Two Russian banks have opened a special vostro account following permission from the Reserve Bank of India to facilitate overseas trade in rupee.
Sberbank and VTB Bank — the largest and second-largest banks of Russia — are the first foreign lenders to receive this approval after the RBI announced the guidelines on overseas trade in the rupee in July.
Sberbank and VTB Bank have opened special vostro account in their respective branches in Delhi, sources said. Last month, state-owned UCO Bank received the RBI’s approval to open a special vostro account with Gazprombank of Russia.
The Kolkata-based lender, among the first banks to receive the regulator’s approval following the RBI’s decision to promote rupee settlement, opened the account during this month. The move to open the special vostro account clears the deck for settlement of payments in rupee for trade between India and Russia, enabling cross-border trade in the Indian currency, which the RBI is keen to promote.
The RBI has allowed the special vostro accounts to invest the surplus balance in Indian government securities to help popularise the new arrangement.
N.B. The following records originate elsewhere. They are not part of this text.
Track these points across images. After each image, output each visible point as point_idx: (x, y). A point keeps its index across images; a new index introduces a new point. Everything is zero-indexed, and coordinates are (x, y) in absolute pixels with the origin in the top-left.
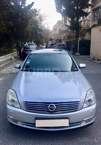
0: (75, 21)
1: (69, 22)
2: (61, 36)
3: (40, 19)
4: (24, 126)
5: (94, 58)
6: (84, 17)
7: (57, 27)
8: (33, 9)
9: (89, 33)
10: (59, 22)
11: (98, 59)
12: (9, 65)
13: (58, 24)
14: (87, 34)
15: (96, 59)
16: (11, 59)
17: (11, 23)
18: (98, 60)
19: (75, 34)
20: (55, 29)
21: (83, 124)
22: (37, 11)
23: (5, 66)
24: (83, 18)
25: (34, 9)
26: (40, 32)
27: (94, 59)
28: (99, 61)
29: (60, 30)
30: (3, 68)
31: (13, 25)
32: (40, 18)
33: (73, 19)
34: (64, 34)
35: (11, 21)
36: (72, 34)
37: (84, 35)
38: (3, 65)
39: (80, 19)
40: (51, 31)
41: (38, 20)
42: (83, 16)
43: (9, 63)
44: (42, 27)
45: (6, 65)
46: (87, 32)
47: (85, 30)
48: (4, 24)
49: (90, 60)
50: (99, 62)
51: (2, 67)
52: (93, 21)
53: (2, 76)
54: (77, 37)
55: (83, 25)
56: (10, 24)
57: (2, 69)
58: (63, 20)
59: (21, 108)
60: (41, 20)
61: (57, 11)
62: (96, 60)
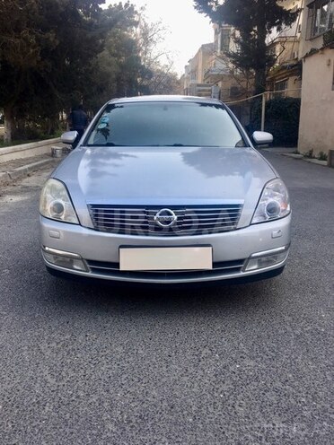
0: (254, 40)
1: (235, 42)
2: (210, 91)
3: (146, 39)
4: (90, 274)
5: (311, 152)
6: (283, 26)
7: (197, 66)
8: (123, 5)
9: (296, 77)
10: (206, 50)
11: (321, 153)
12: (45, 169)
13: (201, 56)
14: (291, 81)
15: (316, 154)
16: (53, 154)
17: (51, 36)
18: (323, 158)
19: (252, 81)
20: (192, 72)
21: (253, 269)
22: (136, 12)
23: (35, 169)
24: (279, 29)
25: (127, 5)
26: (143, 77)
27: (310, 155)
28: (325, 160)
29: (207, 75)
30: (28, 175)
31: (58, 42)
32: (145, 34)
33: (246, 32)
34: (220, 84)
35: (52, 31)
36: (244, 84)
37: (283, 86)
38: (27, 167)
39: (270, 32)
40: (179, 77)
41: (137, 41)
42: (280, 23)
43: (47, 163)
44: (149, 64)
45: (36, 166)
46: (291, 75)
47: (284, 68)
48: (33, 40)
49: (296, 159)
50: (325, 163)
51: (25, 170)
52: (311, 40)
53: (25, 192)
54: (260, 89)
55: (278, 54)
56: (48, 39)
57: (25, 178)
58: (216, 41)
59: (80, 224)
60: (147, 42)
61: (195, 7)
62: (314, 158)
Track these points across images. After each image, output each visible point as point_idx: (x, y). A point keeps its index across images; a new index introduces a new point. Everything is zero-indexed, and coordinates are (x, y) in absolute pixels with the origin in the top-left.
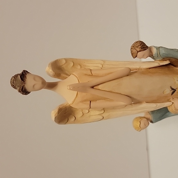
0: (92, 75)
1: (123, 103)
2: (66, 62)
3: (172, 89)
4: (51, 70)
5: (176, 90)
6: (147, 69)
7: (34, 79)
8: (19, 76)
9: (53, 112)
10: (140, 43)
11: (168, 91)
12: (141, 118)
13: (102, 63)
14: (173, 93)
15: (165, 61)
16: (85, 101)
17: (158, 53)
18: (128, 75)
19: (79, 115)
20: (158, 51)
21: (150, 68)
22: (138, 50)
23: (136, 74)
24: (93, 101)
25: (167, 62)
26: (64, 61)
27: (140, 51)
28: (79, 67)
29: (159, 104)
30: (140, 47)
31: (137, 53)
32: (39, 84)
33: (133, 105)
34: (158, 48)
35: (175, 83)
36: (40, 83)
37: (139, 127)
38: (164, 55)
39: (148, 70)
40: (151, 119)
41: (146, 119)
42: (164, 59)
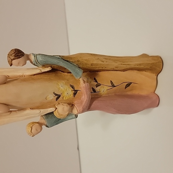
3: (56, 95)
5: (60, 96)
6: (31, 75)
10: (15, 51)
11: (52, 97)
14: (57, 99)
15: (47, 68)
17: (36, 61)
18: (5, 83)
20: (36, 58)
21: (35, 75)
22: (12, 58)
25: (49, 69)
27: (14, 59)
29: (42, 110)
30: (13, 55)
31: (12, 61)
33: (17, 111)
34: (35, 56)
35: (59, 88)
37: (31, 133)
38: (42, 62)
39: (33, 76)
40: (46, 124)
41: (38, 124)
42: (44, 66)
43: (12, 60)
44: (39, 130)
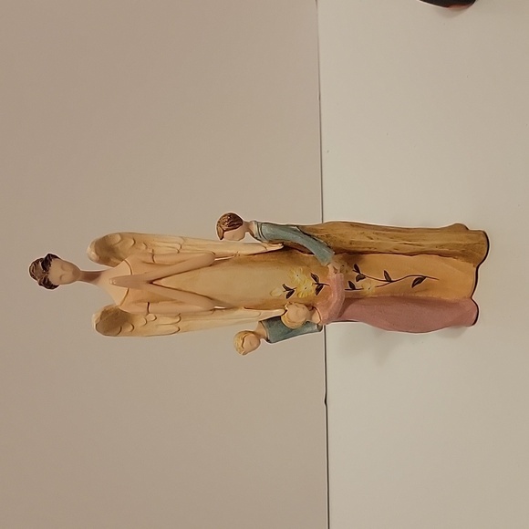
0: (153, 264)
1: (199, 308)
2: (122, 239)
3: (287, 289)
4: (93, 253)
5: (294, 291)
6: (250, 255)
7: (62, 268)
8: (40, 263)
9: (94, 315)
11: (280, 292)
12: (246, 332)
13: (182, 242)
14: (288, 296)
15: (276, 245)
16: (140, 301)
17: (260, 233)
18: (211, 265)
19: (140, 323)
20: (260, 230)
21: (255, 254)
22: (225, 228)
23: (225, 264)
24: (153, 302)
25: (279, 247)
26: (119, 238)
27: (227, 230)
28: (143, 247)
29: (263, 312)
30: (227, 223)
31: (223, 233)
32: (68, 274)
34: (259, 225)
35: (293, 279)
36: (71, 273)
37: (241, 348)
38: (269, 236)
39: (252, 256)
40: (266, 337)
42: (272, 242)
43: (224, 231)
44: (255, 345)
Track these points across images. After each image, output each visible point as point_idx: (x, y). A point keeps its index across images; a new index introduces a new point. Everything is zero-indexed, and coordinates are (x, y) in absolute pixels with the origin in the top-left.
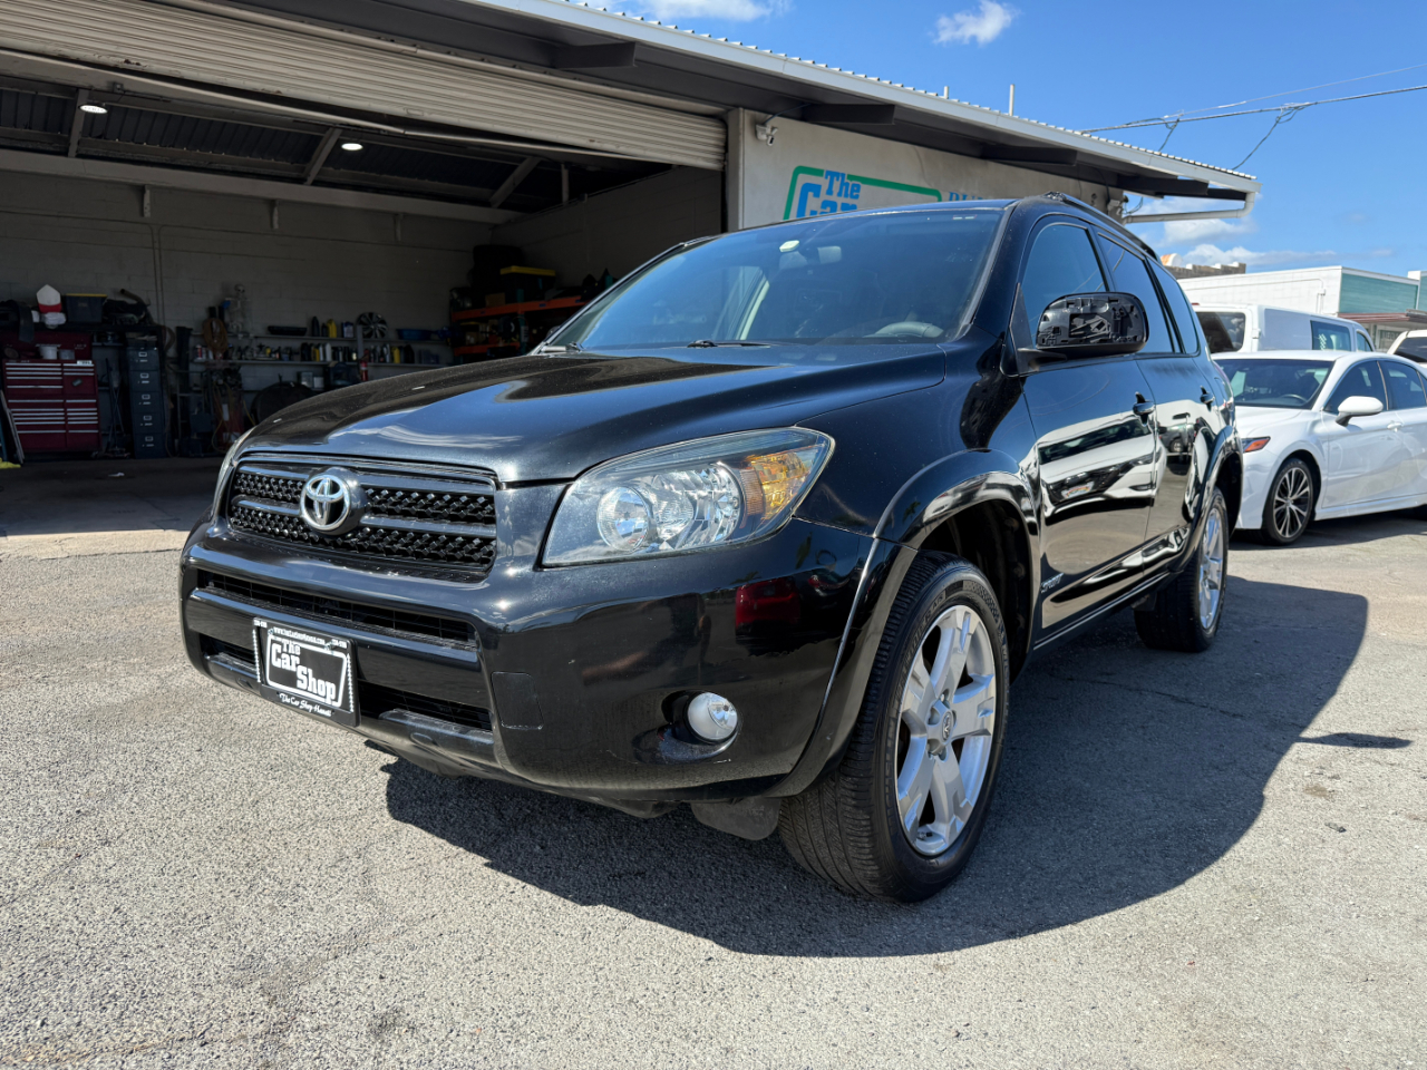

According to reports, Gazprombank is only facing sectoral sanctions, and is not under the Specially Designated Nationals, or SDN, sanctions.
UCO Bank already has a vostro account-based facility with Iran. Gazprombank, or GPB, is a privately-owned Russian lender and the third largest bank in the country by assets.
Last month, the RBI and the finance ministry had asked the top management of banks and representatives of trade bodies to push export and import transactions in rupee. They wanted the banks in India to connect with their foreign counterparts for opening special rupee vostro accounts to facilitate cross-border trade in the Indian currency rather than the popular mode of the US dollar.
“Indian importers undertaking imports through this mechanism shall make payment in INR, which shall be credited into the special vostro account of the correspondent bank of the partner country, against the invoices for the supply of goods or services from the overseas seller/supplier,” RBI had said earlier.